What should happen to categorical crossentropy after increasing / reducing dropout?

radek · February 23, 2017, 3:23pm

If I have some model with Dropout layers with p = 0.5, I then recreate the model, set p = 0, divide weights on Dense layers by 2, and run evaluate on the model, I should get exactly the same categorical cross entropy loss as on the earlier model?

This is not what my code produces hence wanted to check if my understanding is correct. In my code I do something like in the gist here

radek · February 23, 2017, 4:05pm

I guess the sanity check on dropout changes would be the below?
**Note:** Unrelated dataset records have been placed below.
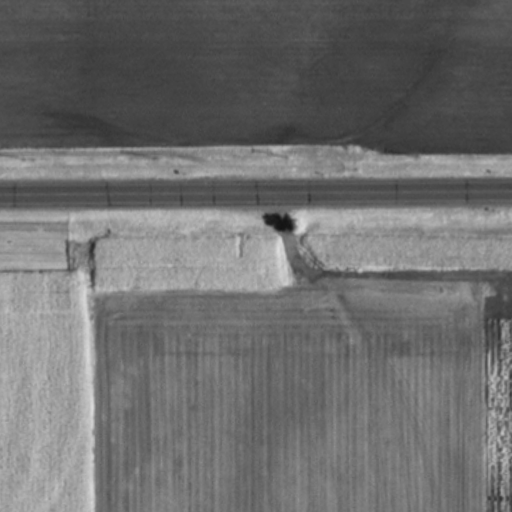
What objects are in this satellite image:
road: (256, 189)
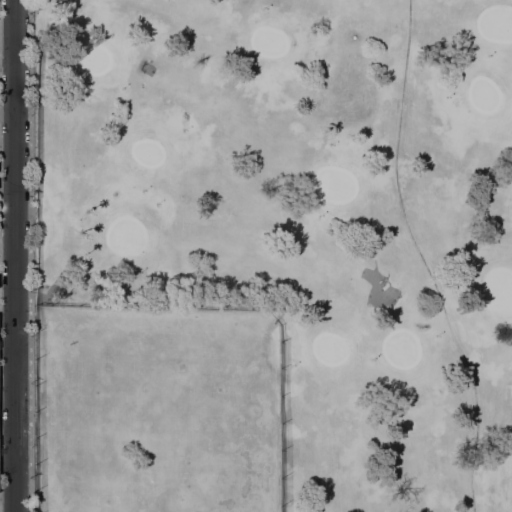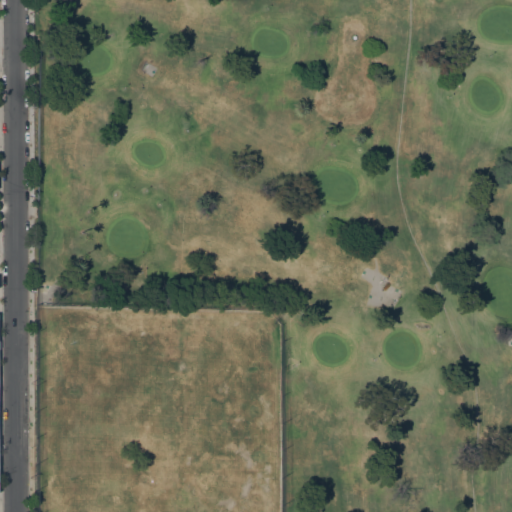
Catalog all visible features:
park: (497, 28)
park: (268, 44)
park: (93, 61)
park: (483, 97)
park: (146, 154)
park: (334, 187)
park: (126, 238)
park: (272, 255)
road: (14, 256)
road: (30, 256)
park: (500, 294)
park: (329, 350)
park: (399, 351)
park: (157, 410)
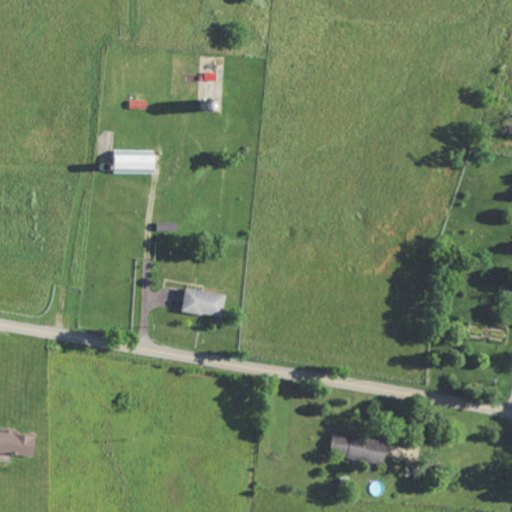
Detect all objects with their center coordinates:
building: (136, 162)
road: (147, 263)
building: (205, 303)
road: (255, 365)
building: (18, 444)
building: (359, 448)
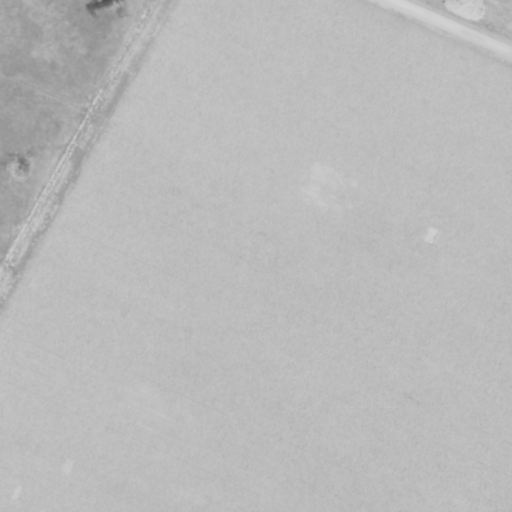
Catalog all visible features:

Assuming I properly made changes to dropout the below should give me a True? (getting a False atm with code like in the gist above)

fc = model_fc.predict(val_X)
fc_zero = model_fc_p_zero.predict(val_X)

np.allclose(fc, fc_zero)

As expected though (at test time the weights of the model with p = 0.5 should be getting halved, thus):

a = model_fc.get_weights()
b = model_fc_p_zero.get_weights()

np.allclose(a[0], 2 * b[0]) # => True
np.allclose(a[1], 2 * b[1]) # => True

Even · February 23, 2017, 6:07pm

I’m not sure about the use of the Lambda function there. It should be fine, but here’s what I did:

def proc_wgts(layer, dropout):
    return [o*(0.5/(1-dropout)) for o in layer.get_weights()]

Which I then call using

    if (dropout != 0.5):
        last_conv_idx = [index for index,layer in enumerate(model.layers) 
                if type(layer) is Convolution2D][-1]
        print('Updating vgg model layers after index ', last_conv_idx)       
        for l1,l2 in zip(model.layers[last_conv_idx+1:], model.layers[last_conv_idx+1:]): l1.set_weights(proc_wgts(l2,dropout))

davecg · February 23, 2017, 8:34pm

Pretty sure when you run evaluate on a model with dropout, it automatically sets dropout to zero and rescales weights for every layer appropriately. (I haven’t actually checked but that was my understanding of using dropout layers.) You can get a sense that this is happening by observing that training loss increases with higher dropout but validation doesn’t (might even go down with better generalizability) - the model is automatically switching dropout on and off for you in different training and testing modes.

So it shouldn’t matter what p is set to for evaluation, only training.

radek · February 24, 2017, 8:56am

Thank you very much for your help :). Figured out what was going on and posted the reasoning here: Bugged entropy loss calculation in Keras?